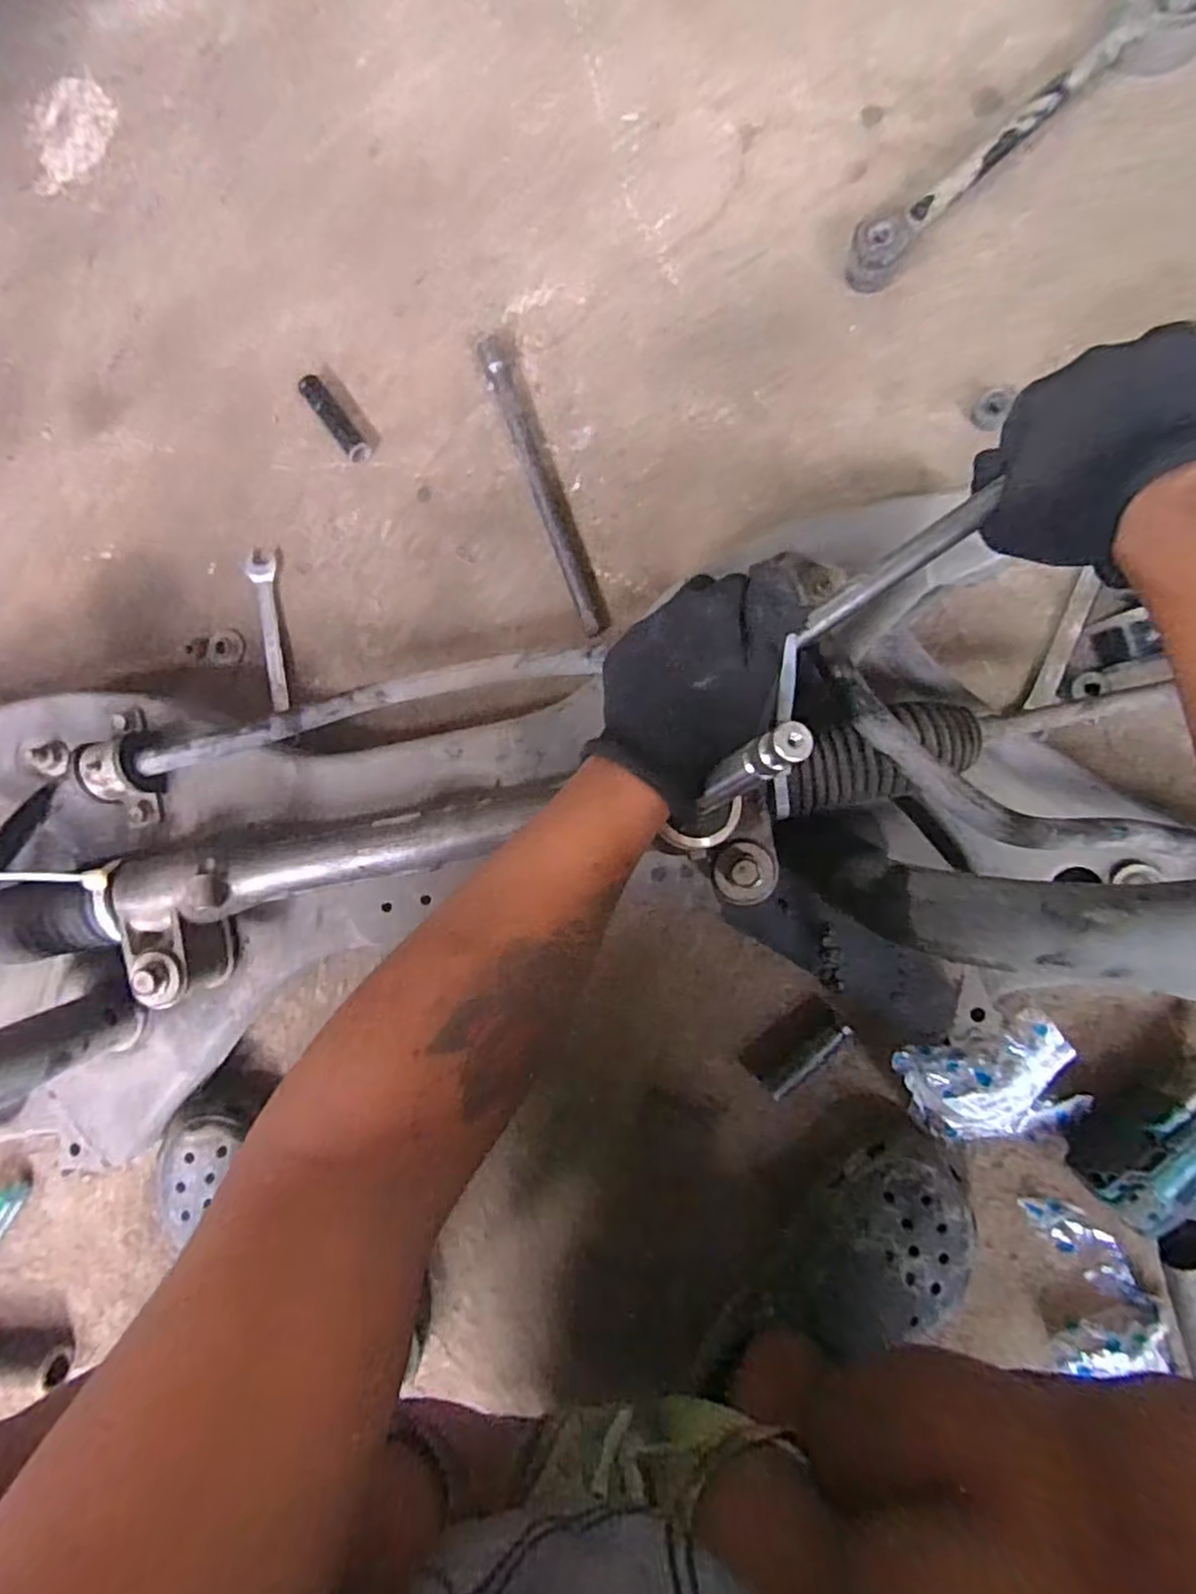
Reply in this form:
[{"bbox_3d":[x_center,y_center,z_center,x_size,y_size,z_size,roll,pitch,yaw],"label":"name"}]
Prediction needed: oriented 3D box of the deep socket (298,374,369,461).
[{"bbox_3d":[-0.219,-0.314,0.593,0.019,0.015,0.084,-39,85,5],"label":"deep socket"}]

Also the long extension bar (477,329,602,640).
[{"bbox_3d":[-0.044,-0.248,0.566,0.021,0.018,0.249,-20,87,6],"label":"long extension bar"}]

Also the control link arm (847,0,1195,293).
[{"bbox_3d":[0.316,-0.494,0.518,0.316,0.037,0.069,-39,85,7],"label":"control link arm"}]

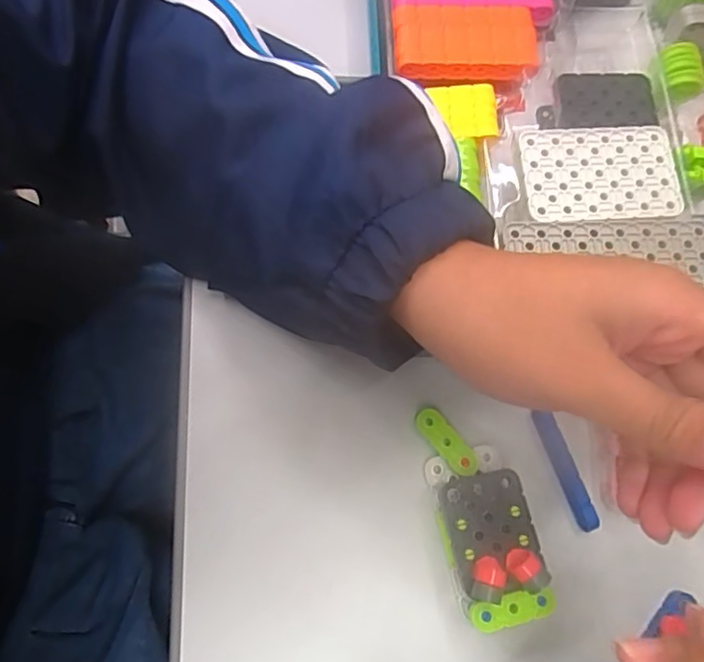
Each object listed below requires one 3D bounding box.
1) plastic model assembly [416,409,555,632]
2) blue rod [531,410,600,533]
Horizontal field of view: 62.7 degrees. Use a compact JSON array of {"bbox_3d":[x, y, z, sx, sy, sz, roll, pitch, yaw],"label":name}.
[{"bbox_3d":[0.058,0.081,0.264,0.038,0.034,0.094,-13,73,-4],"label":"plastic model assembly"},{"bbox_3d":[0.104,0.068,0.283,0.009,0.011,0.058,-20,73,-6],"label":"blue rod"}]

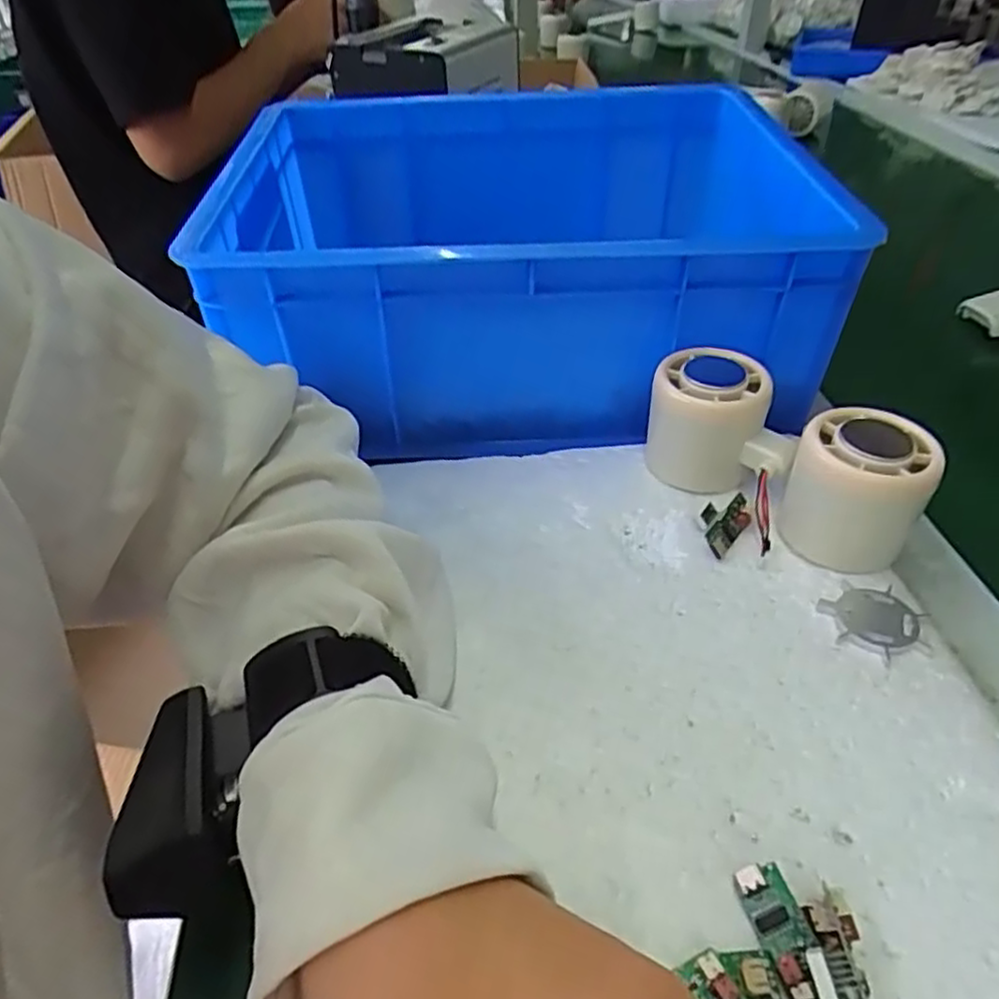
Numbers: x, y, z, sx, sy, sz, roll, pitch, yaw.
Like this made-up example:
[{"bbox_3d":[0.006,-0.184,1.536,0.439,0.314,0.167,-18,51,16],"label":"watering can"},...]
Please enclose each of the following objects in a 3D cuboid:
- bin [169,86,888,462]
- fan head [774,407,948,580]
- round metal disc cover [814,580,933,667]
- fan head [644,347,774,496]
[{"bbox_3d":[0.013,-0.158,0.454,0.314,0.124,0.271,-3,41,-1],"label":"bin"},{"bbox_3d":[0.155,-0.001,0.317,0.055,0.058,0.056,21,46,23],"label":"fan head"},{"bbox_3d":[0.156,0.050,0.298,0.038,0.006,0.040,-1,41,1],"label":"round metal disc cover"},{"bbox_3d":[0.101,-0.036,0.359,0.053,0.059,0.050,13,43,16],"label":"fan head"}]

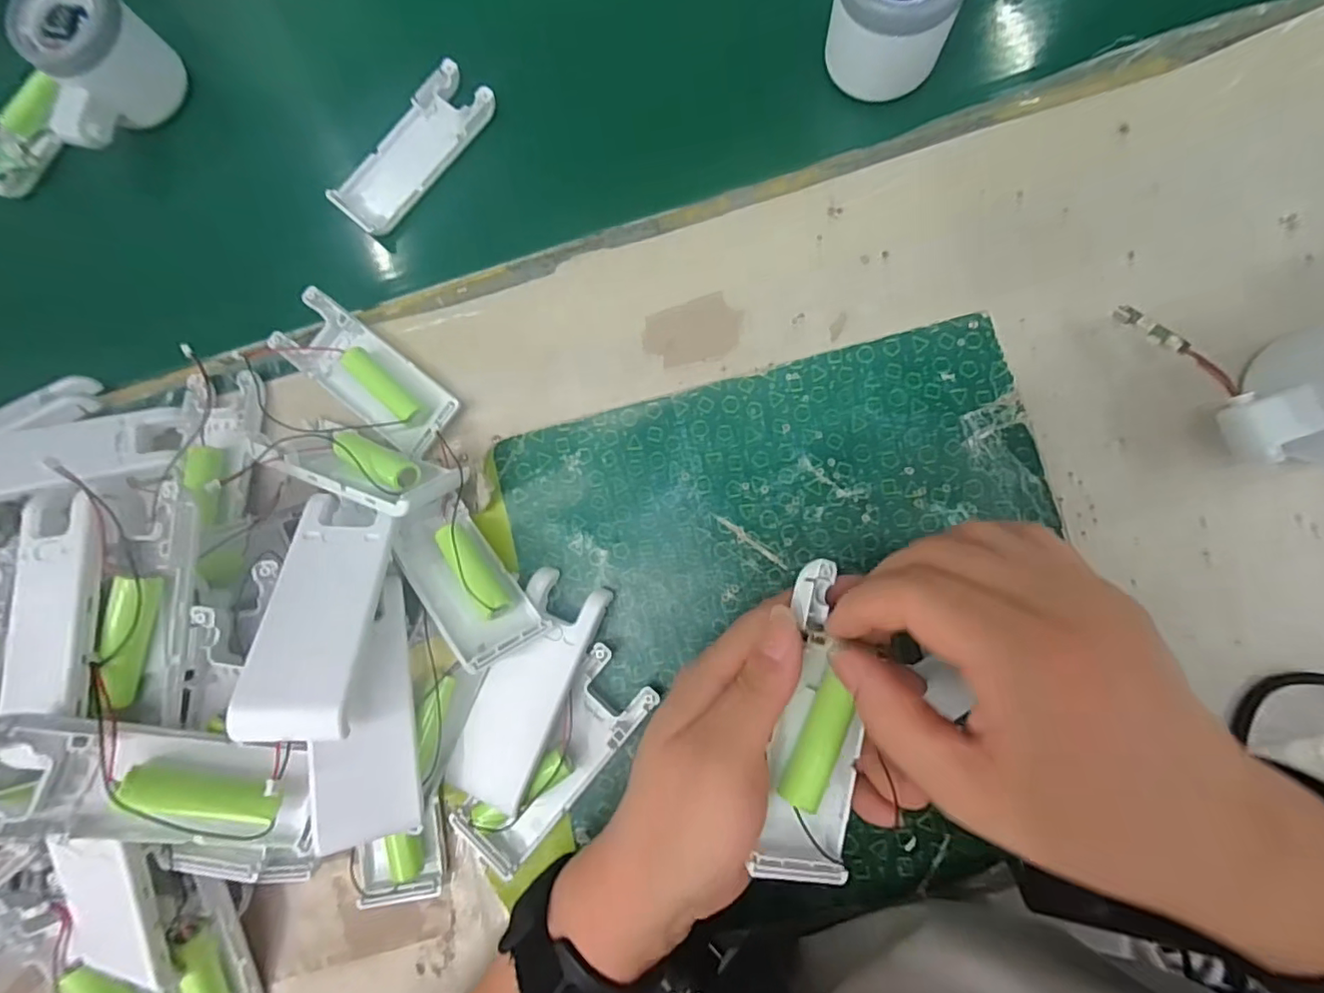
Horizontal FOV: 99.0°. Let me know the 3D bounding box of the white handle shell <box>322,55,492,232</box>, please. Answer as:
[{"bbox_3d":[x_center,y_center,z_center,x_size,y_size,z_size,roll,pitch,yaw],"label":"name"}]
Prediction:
[{"bbox_3d":[-0.142,-0.197,0.321,0.042,0.009,0.102,42,88,10],"label":"white handle shell"}]

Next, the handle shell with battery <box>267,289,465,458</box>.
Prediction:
[{"bbox_3d":[-0.151,-0.062,0.292,0.102,0.017,0.039,38,88,10],"label":"handle shell with battery"}]

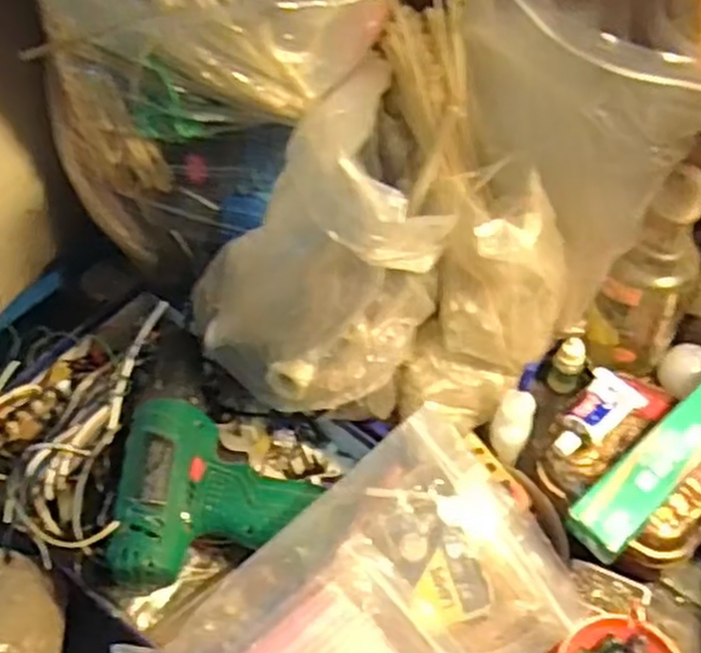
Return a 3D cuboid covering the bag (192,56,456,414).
[{"bbox_3d":[-0.030,-0.054,0.502,0.153,0.183,0.147,-17,57,-9],"label":"bag"}]

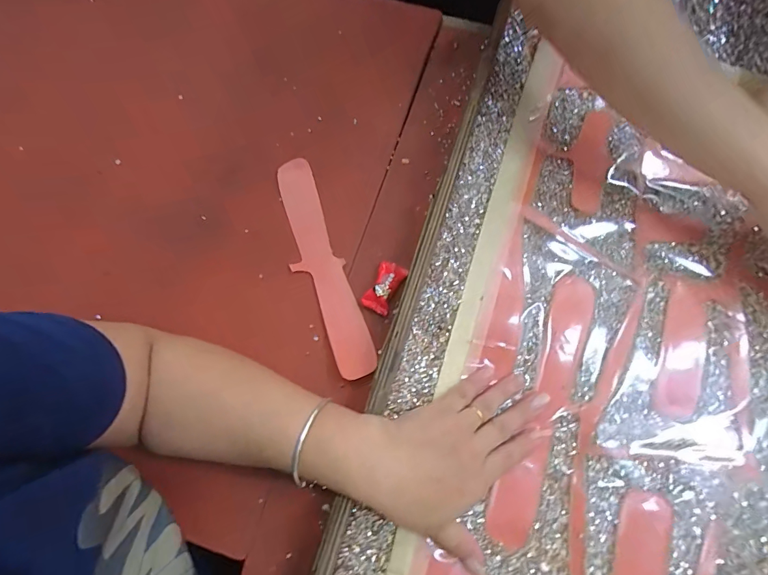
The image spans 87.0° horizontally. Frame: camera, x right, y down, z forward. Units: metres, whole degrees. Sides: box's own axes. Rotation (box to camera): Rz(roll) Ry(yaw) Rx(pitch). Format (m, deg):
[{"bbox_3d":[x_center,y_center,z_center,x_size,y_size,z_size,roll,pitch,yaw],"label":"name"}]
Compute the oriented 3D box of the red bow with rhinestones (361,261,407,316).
[{"bbox_3d":[0.001,0.000,0.380,0.026,0.012,0.048,26,76,9],"label":"red bow with rhinestones"}]

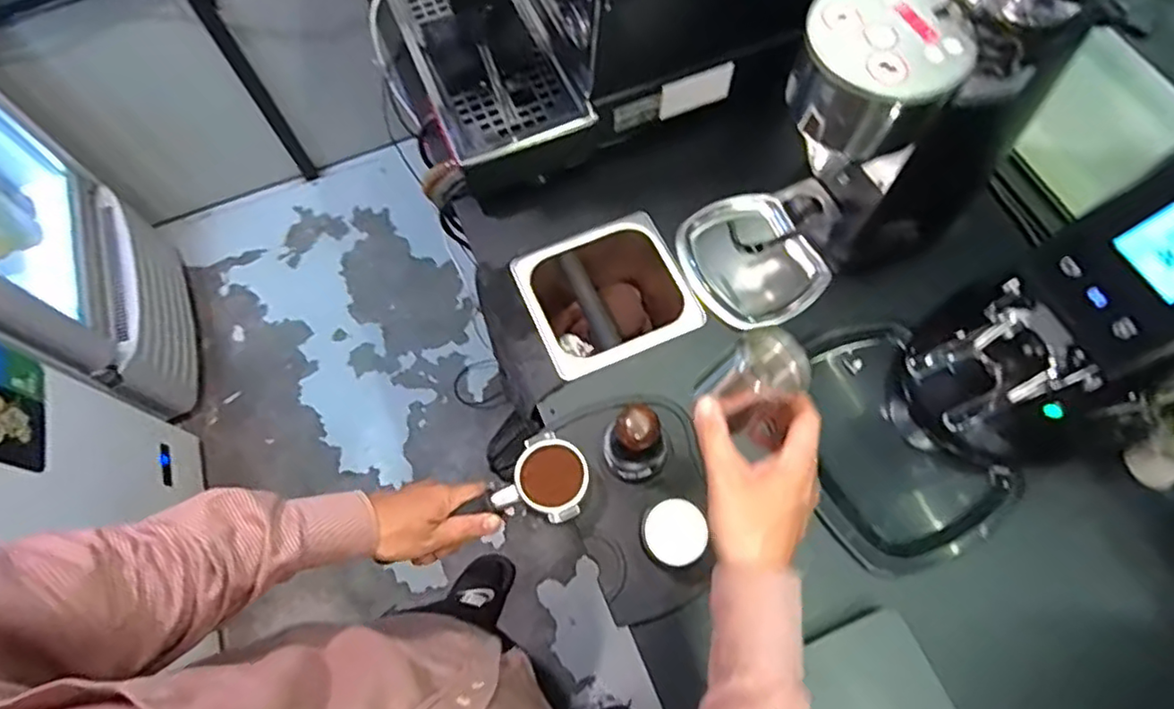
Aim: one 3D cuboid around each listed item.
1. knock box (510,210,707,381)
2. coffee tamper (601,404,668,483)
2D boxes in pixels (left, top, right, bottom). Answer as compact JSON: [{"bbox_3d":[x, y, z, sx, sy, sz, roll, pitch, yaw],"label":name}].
[{"bbox_3d":[0.023,-0.054,0.757,0.182,0.107,0.167,-23,69,-7],"label":"knock box"},{"bbox_3d":[0.045,0.082,0.587,0.059,0.091,0.051,-1,67,2],"label":"coffee tamper"}]

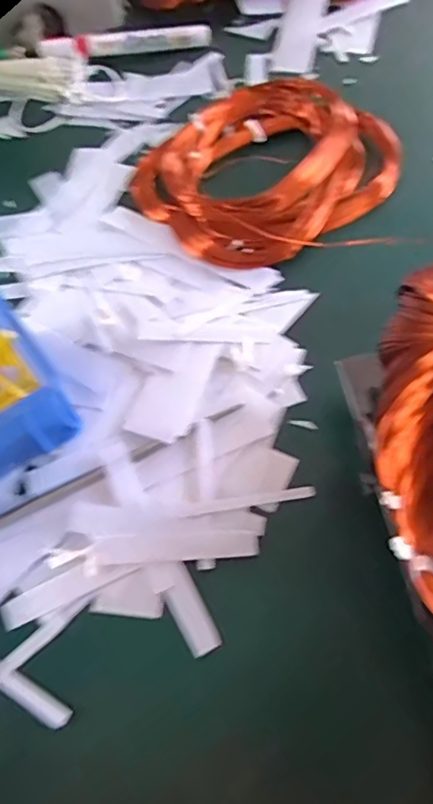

○ ○ ○ ○ ○

# EXERCISE PROMPT:
Check each line above for the word "this" and copy the ones that have it.

# FINAL ANSWER:
Reply in this form:
Like this made-up example:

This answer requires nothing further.